# Failed NCT on Emissions



## regvw (2 Aug 2011)

Hi 
Just failed NCT on 2007 diesel passat on emissions. 

Report says Smoke 5.620/m, limit 2.50/m.

I have been told to change the diesel filter and mix something to reduce the smoke in with the diesel. Then drive it in the turbo as much as possible espescially before it goes in for the test.

I really dont want to fail again. does this advice sound right 

thanks


----------



## Jazz01 (3 Aug 2011)

Hi,

Have you gone to a garage to get the emissions checked? Just from what I heard, emissions can be a nightmare...  a few things contribute to the issue, so you could be lucky or unlucky with what gets changed...

For my previous cars going to NCT, usually drove the car in 3rd gear on the way down to the NCT centre, make sure the engine is "warmed up"... Also, you can buy cleaners for the engines - just add to the fuel tank after putting in some fuel - but haven't used these at all...  

Has the car been serviced on a regular basis?


----------



## regvw (3 Aug 2011)

Hi Jazz
yes car is serviced regurlarly, may have been a bit cold going in as I bever thought an 07 would have an emmission problem.

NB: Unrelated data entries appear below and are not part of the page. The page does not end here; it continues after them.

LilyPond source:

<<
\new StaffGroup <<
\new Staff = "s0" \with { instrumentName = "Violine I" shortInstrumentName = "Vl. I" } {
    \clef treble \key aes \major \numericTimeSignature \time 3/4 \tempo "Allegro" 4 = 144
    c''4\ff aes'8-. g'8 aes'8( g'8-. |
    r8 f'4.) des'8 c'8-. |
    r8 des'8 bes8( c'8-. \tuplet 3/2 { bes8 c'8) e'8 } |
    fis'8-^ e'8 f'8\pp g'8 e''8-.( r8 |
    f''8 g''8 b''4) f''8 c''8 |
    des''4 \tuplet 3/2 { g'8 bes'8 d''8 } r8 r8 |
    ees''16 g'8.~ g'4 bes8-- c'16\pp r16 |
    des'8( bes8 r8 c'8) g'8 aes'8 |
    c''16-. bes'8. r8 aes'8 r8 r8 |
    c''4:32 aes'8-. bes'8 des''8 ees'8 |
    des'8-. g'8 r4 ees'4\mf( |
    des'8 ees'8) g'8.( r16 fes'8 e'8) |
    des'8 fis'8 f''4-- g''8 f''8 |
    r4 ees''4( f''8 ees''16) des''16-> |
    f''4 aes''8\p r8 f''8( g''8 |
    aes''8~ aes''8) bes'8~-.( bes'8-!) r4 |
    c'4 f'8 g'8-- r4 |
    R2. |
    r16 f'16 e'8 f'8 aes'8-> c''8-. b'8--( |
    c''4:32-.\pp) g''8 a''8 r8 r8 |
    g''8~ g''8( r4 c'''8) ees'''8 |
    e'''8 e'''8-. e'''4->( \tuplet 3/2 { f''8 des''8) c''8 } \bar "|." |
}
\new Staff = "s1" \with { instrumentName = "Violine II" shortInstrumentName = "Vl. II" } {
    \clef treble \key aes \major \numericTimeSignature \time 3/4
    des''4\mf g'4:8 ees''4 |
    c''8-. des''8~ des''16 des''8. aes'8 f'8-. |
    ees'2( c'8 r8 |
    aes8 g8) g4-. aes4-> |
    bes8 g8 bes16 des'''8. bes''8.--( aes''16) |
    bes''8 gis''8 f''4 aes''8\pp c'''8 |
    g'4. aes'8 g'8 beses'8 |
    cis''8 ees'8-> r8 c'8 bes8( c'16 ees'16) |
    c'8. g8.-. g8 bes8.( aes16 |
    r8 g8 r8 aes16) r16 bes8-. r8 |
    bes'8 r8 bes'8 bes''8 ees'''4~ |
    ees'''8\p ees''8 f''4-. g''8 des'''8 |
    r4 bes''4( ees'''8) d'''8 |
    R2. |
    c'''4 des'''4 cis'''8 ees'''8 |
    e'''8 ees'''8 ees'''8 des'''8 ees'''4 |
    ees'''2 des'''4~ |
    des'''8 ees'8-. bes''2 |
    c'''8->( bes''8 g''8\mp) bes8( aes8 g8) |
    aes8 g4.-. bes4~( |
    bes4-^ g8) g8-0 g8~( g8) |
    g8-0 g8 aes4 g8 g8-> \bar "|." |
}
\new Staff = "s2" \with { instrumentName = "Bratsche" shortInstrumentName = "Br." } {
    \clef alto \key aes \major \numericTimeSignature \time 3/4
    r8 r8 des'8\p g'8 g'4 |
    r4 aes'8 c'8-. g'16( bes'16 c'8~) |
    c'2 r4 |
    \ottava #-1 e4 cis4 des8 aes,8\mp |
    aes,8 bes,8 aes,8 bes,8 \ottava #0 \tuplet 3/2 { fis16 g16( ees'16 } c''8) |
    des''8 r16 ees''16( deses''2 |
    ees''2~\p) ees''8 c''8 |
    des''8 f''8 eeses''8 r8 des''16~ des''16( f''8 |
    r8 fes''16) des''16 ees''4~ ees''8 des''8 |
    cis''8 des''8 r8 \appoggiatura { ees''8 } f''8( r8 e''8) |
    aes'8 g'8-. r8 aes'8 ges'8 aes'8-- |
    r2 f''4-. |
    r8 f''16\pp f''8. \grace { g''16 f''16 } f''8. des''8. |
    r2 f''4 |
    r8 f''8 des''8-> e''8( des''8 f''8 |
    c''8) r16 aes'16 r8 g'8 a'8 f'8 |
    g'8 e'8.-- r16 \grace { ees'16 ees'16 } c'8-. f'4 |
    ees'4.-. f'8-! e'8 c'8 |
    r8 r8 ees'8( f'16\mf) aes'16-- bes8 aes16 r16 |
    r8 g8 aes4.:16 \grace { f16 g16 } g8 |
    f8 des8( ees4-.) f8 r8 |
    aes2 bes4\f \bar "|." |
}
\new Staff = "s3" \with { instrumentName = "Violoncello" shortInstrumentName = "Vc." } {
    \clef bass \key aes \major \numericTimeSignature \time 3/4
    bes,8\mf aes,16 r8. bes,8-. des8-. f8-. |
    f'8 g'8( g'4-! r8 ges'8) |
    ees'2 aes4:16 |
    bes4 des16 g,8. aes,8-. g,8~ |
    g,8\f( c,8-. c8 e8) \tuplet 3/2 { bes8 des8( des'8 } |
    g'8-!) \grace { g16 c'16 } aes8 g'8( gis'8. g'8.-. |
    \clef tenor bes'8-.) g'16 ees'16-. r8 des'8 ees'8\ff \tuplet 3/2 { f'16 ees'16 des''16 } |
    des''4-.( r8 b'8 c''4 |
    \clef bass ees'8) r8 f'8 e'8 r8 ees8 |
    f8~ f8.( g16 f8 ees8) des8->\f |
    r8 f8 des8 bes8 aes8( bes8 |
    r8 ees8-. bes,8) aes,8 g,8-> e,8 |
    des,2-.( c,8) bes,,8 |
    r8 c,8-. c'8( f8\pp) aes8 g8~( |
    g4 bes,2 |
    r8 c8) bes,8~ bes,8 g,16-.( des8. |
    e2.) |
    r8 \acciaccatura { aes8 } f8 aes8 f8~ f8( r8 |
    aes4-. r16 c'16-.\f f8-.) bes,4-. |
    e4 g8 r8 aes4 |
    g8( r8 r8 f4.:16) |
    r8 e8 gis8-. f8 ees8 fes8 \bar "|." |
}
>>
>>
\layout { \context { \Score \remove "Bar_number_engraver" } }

will def get someting to add to the fuel
reg


----------



## Jazz01 (7 Aug 2011)

Hi regvw,

Best of luck with the re-test .. agree 07 shouldn't have any issues with the emissions... do you use the same place for fuel - the fuel they supply might not be the best... I had my garage ask me if I had my own pump as the diesel filter on my car was in a bad state when it was being serviced... I used to use the same garage for fuel at the time... just never know what you are pumping into the tank... also waiting for the fuel light to come on isn't good (not saying you are doing that, just best not to)...


----------



## nasnari (12 Aug 2011)

Had same problem.  07 Passat serviced at main dealers.
Added dipethane at all diesel fills between original test and retest.
Passed comfortably second time.


----------



## MFK (13 Aug 2011)

Diptane is a good product.

I would also make sure the air, oil, fuel filters have been changed and as others said good quality fuel.

After that you can be in to sensor problems on the car that wouldnt be uncommon on 07 cars.

Good luck


----------